You should be able to do this without sorting, and with only looking at each character in each string once in the worst case.

here is a ruby script that puts the index to the console:

mystrings = ["apple", "banana", "cucumber", "banking"]
minlength = getMinLengthString(mystrings) #not defined here

char_set = {}

(0..minlength).each do |char_index|
  char_set[mystrings[0][char_index].chr] = 1
  (1..mystrings.length).each do |string_index|
    comparing_char = mystrings[string_index][char_index].chr
    break if char_set[comparing_char]
    if string_index == (mystrings.length - 1) then
      puts string_index
      exit
    else
      char_set[comparing_char] = 1
    end     
  end
  char_set.clear
end
puts minlength

the result is 3.

Here's the same general snippet in C#, if it is more legible for you:

string[] mystrings = { "apple", "banana", "cucumber", "banking" };

//defined elsewhere...
int minlength = GetMinStringLengthFromStringArray(mystrings);

Dictionary<char, int> charSet = new Dictionary<char, int>();

for (int char_index = 0; char_index < minlength; char_index++)
{
    charSet.Add(mystrings[0][char_index], 1);

    for (int string_index = 1; string_index < mystrings.Length; string_index++)
    {
        char comparing_char = mystrings[string_index][char_index];

        if (charSet.ContainsKey(comparing_char))
        {
             break;
        }
        else
        {
             if (string_index == mystrings.Length - 1)
             {
                  Console.Out.WriteLine("Index is: " + string_index.ToString());
                  return;
             }
             else
             {
                  charSet.Add(comparing_char, 1);
             }
        }
    }

    charSet.Clear();
}
Console.Out.WriteLine("Index is: " + minlength.ToString());

Answer 5

Agree w/ gs, use of set is appropriate.
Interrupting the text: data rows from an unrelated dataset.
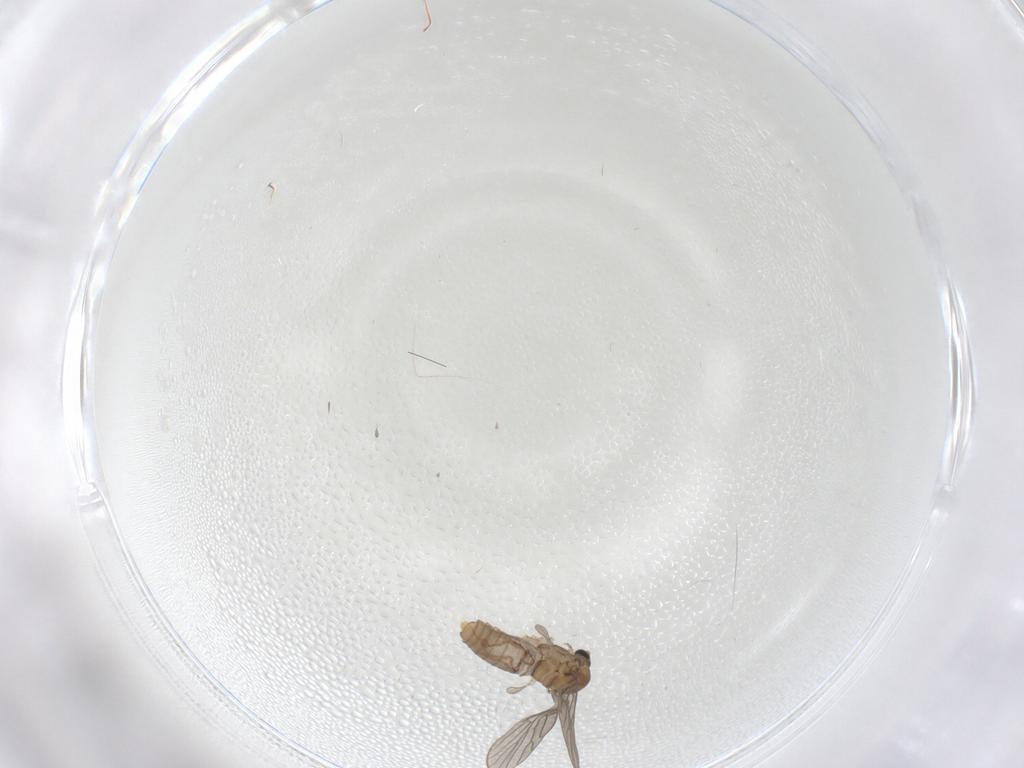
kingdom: Animalia
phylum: Arthropoda
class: Insecta
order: Diptera
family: Psychodidae
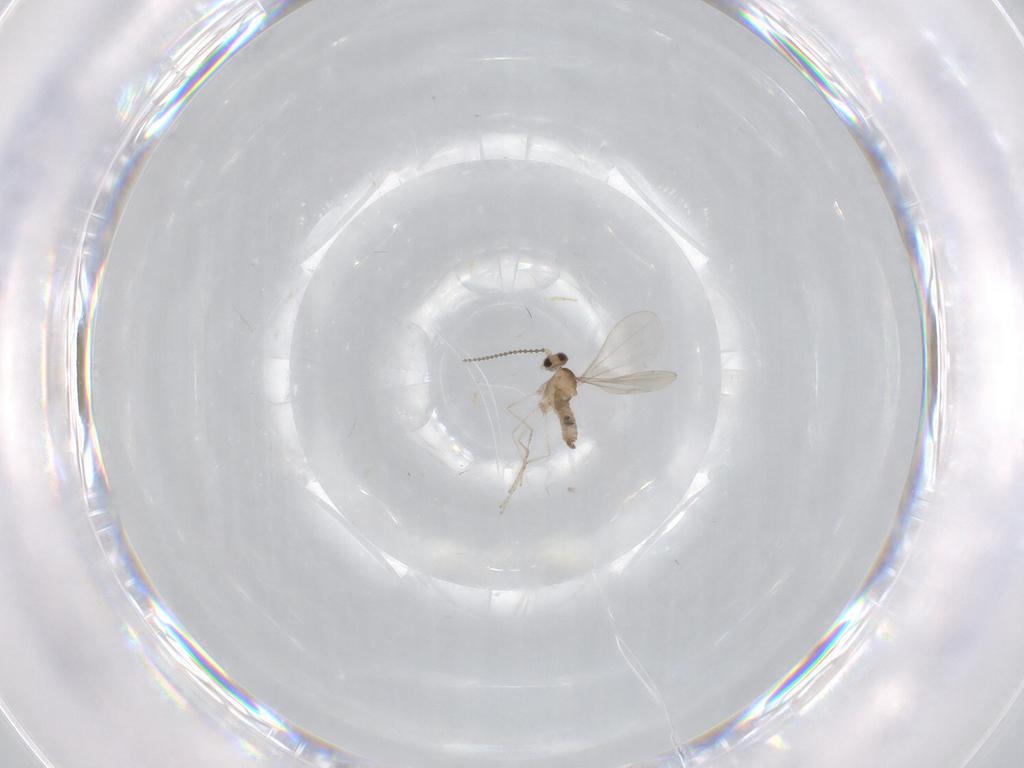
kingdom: Animalia
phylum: Arthropoda
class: Insecta
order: Diptera
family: Cecidomyiidae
Your p-code translated to python, lightly tested:

minlen = min( len( x ) for x in strings )
myset = set()
for i in range( minlen ):
    for s in strings:
        sub = s[:i+1]
        if sub in myset:
            break
        myset.add( sub )
    if len( myset ) == len( strings ):
        print i
        break
    myset.clear()

With each iteration through strings, you need to check for existence of a value against all previously encountered values. That says hash- or set-type structure to me.

Answer 6

Here's my solution in Python:

words = ["apple", "banana", "cucumber", "banking"]

for i in range(len(min(words))):
    d = defaultdict(int)
    for word in words:
        d[word[i]] += 1
    if max(d.values()) == 1:
        return i

I didn't write in anything to handle the case where no minimum index is found by the time you reach the end of the shortest word, but I'm sure you get the idea.